Stored items from a collection
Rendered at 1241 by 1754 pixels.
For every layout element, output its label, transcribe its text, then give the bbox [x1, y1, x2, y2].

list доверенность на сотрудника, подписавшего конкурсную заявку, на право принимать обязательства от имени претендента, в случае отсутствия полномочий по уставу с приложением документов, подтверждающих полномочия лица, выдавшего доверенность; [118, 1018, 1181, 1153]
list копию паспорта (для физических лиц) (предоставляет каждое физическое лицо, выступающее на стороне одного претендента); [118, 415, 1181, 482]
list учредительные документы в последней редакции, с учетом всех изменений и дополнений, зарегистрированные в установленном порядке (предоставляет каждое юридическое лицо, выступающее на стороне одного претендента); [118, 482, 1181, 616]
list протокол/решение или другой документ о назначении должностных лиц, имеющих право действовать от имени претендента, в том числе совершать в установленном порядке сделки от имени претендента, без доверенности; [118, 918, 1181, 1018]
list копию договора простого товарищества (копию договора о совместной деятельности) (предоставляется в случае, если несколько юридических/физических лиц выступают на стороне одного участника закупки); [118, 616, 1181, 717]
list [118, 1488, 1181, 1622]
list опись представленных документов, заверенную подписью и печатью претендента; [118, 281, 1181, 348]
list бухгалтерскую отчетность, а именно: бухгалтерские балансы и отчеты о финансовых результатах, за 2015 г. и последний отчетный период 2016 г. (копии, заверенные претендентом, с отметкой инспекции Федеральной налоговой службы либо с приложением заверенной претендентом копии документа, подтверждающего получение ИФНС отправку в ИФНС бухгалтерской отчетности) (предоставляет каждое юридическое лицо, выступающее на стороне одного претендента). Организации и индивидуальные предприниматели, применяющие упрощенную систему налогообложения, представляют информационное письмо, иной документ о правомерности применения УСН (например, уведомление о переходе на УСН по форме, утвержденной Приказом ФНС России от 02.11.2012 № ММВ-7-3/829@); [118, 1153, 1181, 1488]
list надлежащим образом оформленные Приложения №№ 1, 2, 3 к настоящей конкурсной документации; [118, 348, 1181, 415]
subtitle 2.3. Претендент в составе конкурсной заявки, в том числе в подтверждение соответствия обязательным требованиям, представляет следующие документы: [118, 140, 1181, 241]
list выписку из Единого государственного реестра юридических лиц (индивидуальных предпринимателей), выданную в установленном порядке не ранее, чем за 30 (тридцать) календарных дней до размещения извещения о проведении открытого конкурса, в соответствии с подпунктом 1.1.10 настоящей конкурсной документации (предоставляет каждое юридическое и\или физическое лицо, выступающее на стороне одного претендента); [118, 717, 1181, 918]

EXERCISE OBJECTIVE
With nothing added or dropped, write out every entry.

TASK OUTPUT
Rendered at 1241 by 1754 pixels.
For every layout element, output its label, transcribe its text, then give the bbox [x1, y1, x2, y2].

list доверенность на сотрудника, подписавшего конкурсную заявку, на право принимать обязательства от имени претендента, в случае отсутствия полномочий по уставу с приложением документов, подтверждающих полномочия лица, выдавшего доверенность; [118, 1018, 1181, 1153]
list копию паспорта (для физических лиц) (предоставляет каждое физическое лицо, выступающее на стороне одного претендента); [118, 415, 1181, 482]
list учредительные документы в последней редакции, с учетом всех изменений и дополнений, зарегистрированные в установленном порядке (предоставляет каждое юридическое лицо, выступающее на стороне одного претендента); [118, 482, 1181, 616]
list протокол/решение или другой документ о назначении должностных лиц, имеющих право действовать от имени претендента, в том числе совершать в установленном порядке сделки от имени претендента, без доверенности; [118, 918, 1181, 1018]
list копию договора простого товарищества (копию договора о совместной деятельности) (предоставляется в случае, если несколько юридических/физических лиц выступают на стороне одного участника закупки); [118, 616, 1181, 717]
list [118, 1488, 1181, 1622]
list опись представленных документов, заверенную подписью и печатью претендента; [118, 281, 1181, 348]
list бухгалтерскую отчетность, а именно: бухгалтерские балансы и отчеты о финансовых результатах, за 2015 г. и последний отчетный период 2016 г. (копии, заверенные претендентом, с отметкой инспекции Федеральной налоговой службы либо с приложением заверенной претендентом копии документа, подтверждающего получение ИФНС отправку в ИФНС бухгалтерской отчетности) (предоставляет каждое юридическое лицо, выступающее на стороне одного претендента). Организации и индивидуальные предприниматели, применяющие упрощенную систему налогообложения, представляют информационное письмо, иной документ о правомерности применения УСН (например, уведомление о переходе на УСН по форме, утвержденной Приказом ФНС России от 02.11.2012 № ММВ-7-3/829@); [118, 1153, 1181, 1488]
list надлежащим образом оформленные Приложения №№ 1, 2, 3 к настоящей конкурсной документации; [118, 348, 1181, 415]
subtitle 2.3. Претендент в составе конкурсной заявки, в том числе в подтверждение соответствия обязательным требованиям, представляет следующие документы: [118, 140, 1181, 241]
list выписку из Единого государственного реестра юридических лиц (индивидуальных предпринимателей), выданную в установленном порядке не ранее, чем за 30 (тридцать) календарных дней до размещения извещения о проведении открытого конкурса, в соответствии с подпунктом 1.1.10 настоящей конкурсной документации (предоставляет каждое юридическое и\или физическое лицо, выступающее на стороне одного претендента); [118, 717, 1181, 918]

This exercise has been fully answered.